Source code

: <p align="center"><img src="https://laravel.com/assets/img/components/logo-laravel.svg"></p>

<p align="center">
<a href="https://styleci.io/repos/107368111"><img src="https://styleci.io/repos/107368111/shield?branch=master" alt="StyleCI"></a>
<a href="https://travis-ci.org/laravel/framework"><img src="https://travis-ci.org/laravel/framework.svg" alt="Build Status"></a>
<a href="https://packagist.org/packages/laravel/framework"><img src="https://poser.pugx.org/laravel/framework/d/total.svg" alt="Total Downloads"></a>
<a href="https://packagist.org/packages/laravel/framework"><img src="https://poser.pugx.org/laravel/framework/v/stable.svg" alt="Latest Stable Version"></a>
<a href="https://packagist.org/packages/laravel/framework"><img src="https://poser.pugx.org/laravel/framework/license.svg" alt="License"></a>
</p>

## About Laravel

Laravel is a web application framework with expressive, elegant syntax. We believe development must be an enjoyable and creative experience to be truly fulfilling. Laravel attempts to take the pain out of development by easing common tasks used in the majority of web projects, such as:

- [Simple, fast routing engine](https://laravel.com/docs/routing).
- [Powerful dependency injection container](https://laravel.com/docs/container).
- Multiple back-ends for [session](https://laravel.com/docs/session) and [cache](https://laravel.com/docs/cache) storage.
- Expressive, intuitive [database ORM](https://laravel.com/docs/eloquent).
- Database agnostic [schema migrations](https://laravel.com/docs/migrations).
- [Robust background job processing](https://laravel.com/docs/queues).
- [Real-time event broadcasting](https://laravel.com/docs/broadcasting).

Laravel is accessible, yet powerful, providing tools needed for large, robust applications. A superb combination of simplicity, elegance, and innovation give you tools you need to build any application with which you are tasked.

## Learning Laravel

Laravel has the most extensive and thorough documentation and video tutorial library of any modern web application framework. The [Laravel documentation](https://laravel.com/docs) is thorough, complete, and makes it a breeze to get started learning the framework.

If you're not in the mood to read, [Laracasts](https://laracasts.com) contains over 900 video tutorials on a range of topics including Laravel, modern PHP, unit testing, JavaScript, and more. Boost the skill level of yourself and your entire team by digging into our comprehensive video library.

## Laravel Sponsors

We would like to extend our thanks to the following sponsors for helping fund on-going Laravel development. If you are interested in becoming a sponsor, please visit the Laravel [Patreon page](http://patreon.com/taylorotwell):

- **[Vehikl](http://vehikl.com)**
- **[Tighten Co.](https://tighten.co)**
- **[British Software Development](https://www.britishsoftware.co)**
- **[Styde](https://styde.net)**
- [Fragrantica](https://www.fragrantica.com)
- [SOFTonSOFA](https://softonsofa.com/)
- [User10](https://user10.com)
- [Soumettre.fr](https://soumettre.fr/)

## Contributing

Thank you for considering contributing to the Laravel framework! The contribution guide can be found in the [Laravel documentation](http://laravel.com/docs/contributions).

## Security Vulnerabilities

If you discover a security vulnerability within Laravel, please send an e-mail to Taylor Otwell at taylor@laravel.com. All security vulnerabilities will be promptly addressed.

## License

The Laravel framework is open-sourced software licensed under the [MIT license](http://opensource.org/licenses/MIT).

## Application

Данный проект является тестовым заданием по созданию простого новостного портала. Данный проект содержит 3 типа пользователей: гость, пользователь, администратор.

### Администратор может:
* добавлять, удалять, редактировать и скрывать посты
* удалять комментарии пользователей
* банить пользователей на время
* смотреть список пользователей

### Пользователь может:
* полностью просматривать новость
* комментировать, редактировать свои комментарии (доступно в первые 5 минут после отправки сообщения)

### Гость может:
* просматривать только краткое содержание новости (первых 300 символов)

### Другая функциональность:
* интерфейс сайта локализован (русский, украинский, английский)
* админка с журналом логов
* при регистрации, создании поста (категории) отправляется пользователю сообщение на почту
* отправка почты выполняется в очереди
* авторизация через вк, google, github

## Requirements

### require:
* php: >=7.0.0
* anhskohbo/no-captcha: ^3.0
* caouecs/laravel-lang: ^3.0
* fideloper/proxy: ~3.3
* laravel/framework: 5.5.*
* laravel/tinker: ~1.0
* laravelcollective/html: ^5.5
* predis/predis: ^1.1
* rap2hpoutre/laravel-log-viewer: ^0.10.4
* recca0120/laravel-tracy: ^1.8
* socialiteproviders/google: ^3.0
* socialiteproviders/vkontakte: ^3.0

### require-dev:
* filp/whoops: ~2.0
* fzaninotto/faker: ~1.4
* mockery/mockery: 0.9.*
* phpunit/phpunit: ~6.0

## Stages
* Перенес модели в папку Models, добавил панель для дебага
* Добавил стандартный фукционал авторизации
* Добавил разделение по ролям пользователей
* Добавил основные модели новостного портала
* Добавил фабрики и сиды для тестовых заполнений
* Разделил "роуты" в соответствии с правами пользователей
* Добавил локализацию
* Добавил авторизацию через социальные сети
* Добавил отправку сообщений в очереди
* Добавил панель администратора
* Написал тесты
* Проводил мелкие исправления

..............................

#### [Work task]
Copy out the source text of every item above, keeping each character and line break as it appears.

#### [Task solution]
Source code

: <p align="center"><img src="https://laravel.com/assets/img/components/logo-laravel.svg"></p>

<p align="center">
<a href="https://styleci.io/repos/107368111"><img src="https://styleci.io/repos/107368111/shield?branch=master" alt="StyleCI"></a>
<a href="https://travis-ci.org/laravel/framework"><img src="https://travis-ci.org/laravel/framework.svg" alt="Build Status"></a>
<a href="https://packagist.org/packages/laravel/framework"><img src="https://poser.pugx.org/laravel/framework/d/total.svg" alt="Total Downloads"></a>
<a href="https://packagist.org/packages/laravel/framework"><img src="https://poser.pugx.org/laravel/framework/v/stable.svg" alt="Latest Stable Version"></a>
<a href="https://packagist.org/packages/laravel/framework"><img src="https://poser.pugx.org/laravel/framework/license.svg" alt="License"></a>
</p>

## About Laravel

Laravel is a web application framework with expressive, elegant syntax. We believe development must be an enjoyable and creative experience to be truly fulfilling. Laravel attempts to take the pain out of development by easing common tasks used in the majority of web projects, such as:

- [Simple, fast routing engine](https://laravel.com/docs/routing).
- [Powerful dependency injection container](https://laravel.com/docs/container).
- Multiple back-ends for [session](https://laravel.com/docs/session) and [cache](https://laravel.com/docs/cache) storage.
- Expressive, intuitive [database ORM](https://laravel.com/docs/eloquent).
- Database agnostic [schema migrations](https://laravel.com/docs/migrations).
- [Robust background job processing](https://laravel.com/docs/queues).
- [Real-time event broadcasting](https://laravel.com/docs/broadcasting).

Laravel is accessible, yet powerful, providing tools needed for large, robust applications. A superb combination of simplicity, elegance, and innovation give you tools you need to build any application with which you are tasked.

## Learning Laravel

Laravel has the most extensive and thorough documentation and video tutorial library of any modern web application framework. The [Laravel documentation](https://laravel.com/docs) is thorough, complete, and makes it a breeze to get started learning the framework.

If you're not in the mood to read, [Laracasts](https://laracasts.com) contains over 900 video tutorials on a range of topics including Laravel, modern PHP, unit testing, JavaScript, and more. Boost the skill level of yourself and your entire team by digging into our comprehensive video library.

## Laravel Sponsors

We would like to extend our thanks to the following sponsors for helping fund on-going Laravel development. If you are interested in becoming a sponsor, please visit the Laravel [Patreon page](http://patreon.com/taylorotwell):

- **[Vehikl](http://vehikl.com)**
- **[Tighten Co.](https://tighten.co)**
- **[British Software Development](https://www.britishsoftware.co)**
- **[Styde](https://styde.net)**
- [Fragrantica](https://www.fragrantica.com)
- [SOFTonSOFA](https://softonsofa.com/)
- [User10](https://user10.com)
- [Soumettre.fr](https://soumettre.fr/)

## Contributing

Thank you for considering contributing to the Laravel framework! The contribution guide can be found in the [Laravel documentation](http://laravel.com/docs/contributions).

## Security Vulnerabilities

If you discover a security vulnerability within Laravel, please send an e-mail to Taylor Otwell at taylor@laravel.com. All security vulnerabilities will be promptly addressed.

## License

The Laravel framework is open-sourced software licensed under the [MIT license](http://opensource.org/licenses/MIT).

## Application

Данный проект является тестовым заданием по созданию простого новостного портала. Данный проект содержит 3 типа пользователей: гость, пользователь, администратор.

### Администратор может:
* добавлять, удалять, редактировать и скрывать посты
* удалять комментарии пользователей
* банить пользователей на время
* смотреть список пользователей

### Пользователь может:
* полностью просматривать новость
* комментировать, редактировать свои комментарии (доступно в первые 5 минут после отправки сообщения)

### Гость может:
* просматривать только краткое содержание новости (первых 300 символов)

### Другая функциональность:
* интерфейс сайта локализован (русский, украинский, английский)
* админка с журналом логов
* при регистрации, создании поста (категории) отправляется пользователю сообщение на почту
* отправка почты выполняется в очереди
* авторизация через вк, google, github

## Requirements

### require:
* php: >=7.0.0
* anhskohbo/no-captcha: ^3.0
* caouecs/laravel-lang: ^3.0
* fideloper/proxy: ~3.3
* laravel/framework: 5.5.*
* laravel/tinker: ~1.0
* laravelcollective/html: ^5.5
* predis/predis: ^1.1
* rap2hpoutre/laravel-log-viewer: ^0.10.4
* recca0120/laravel-tracy: ^1.8
* socialiteproviders/google: ^3.0
* socialiteproviders/vkontakte: ^3.0

### require-dev:
* filp/whoops: ~2.0
* fzaninotto/faker: ~1.4
* mockery/mockery: 0.9.*
* phpunit/phpunit: ~6.0

## Stages
* Перенес модели в папку Models, добавил панель для дебага
* Добавил стандартный фукционал авторизации
* Добавил разделение по ролям пользователей
* Добавил основные модели новостного портала
* Добавил фабрики и сиды для тестовых заполнений
* Разделил "роуты" в соответствии с правами пользователей
* Добавил локализацию
* Добавил авторизацию через социальные сети
* Добавил отправку сообщений в очереди
* Добавил панель администратора
* Написал тесты
* Проводил мелкие исправления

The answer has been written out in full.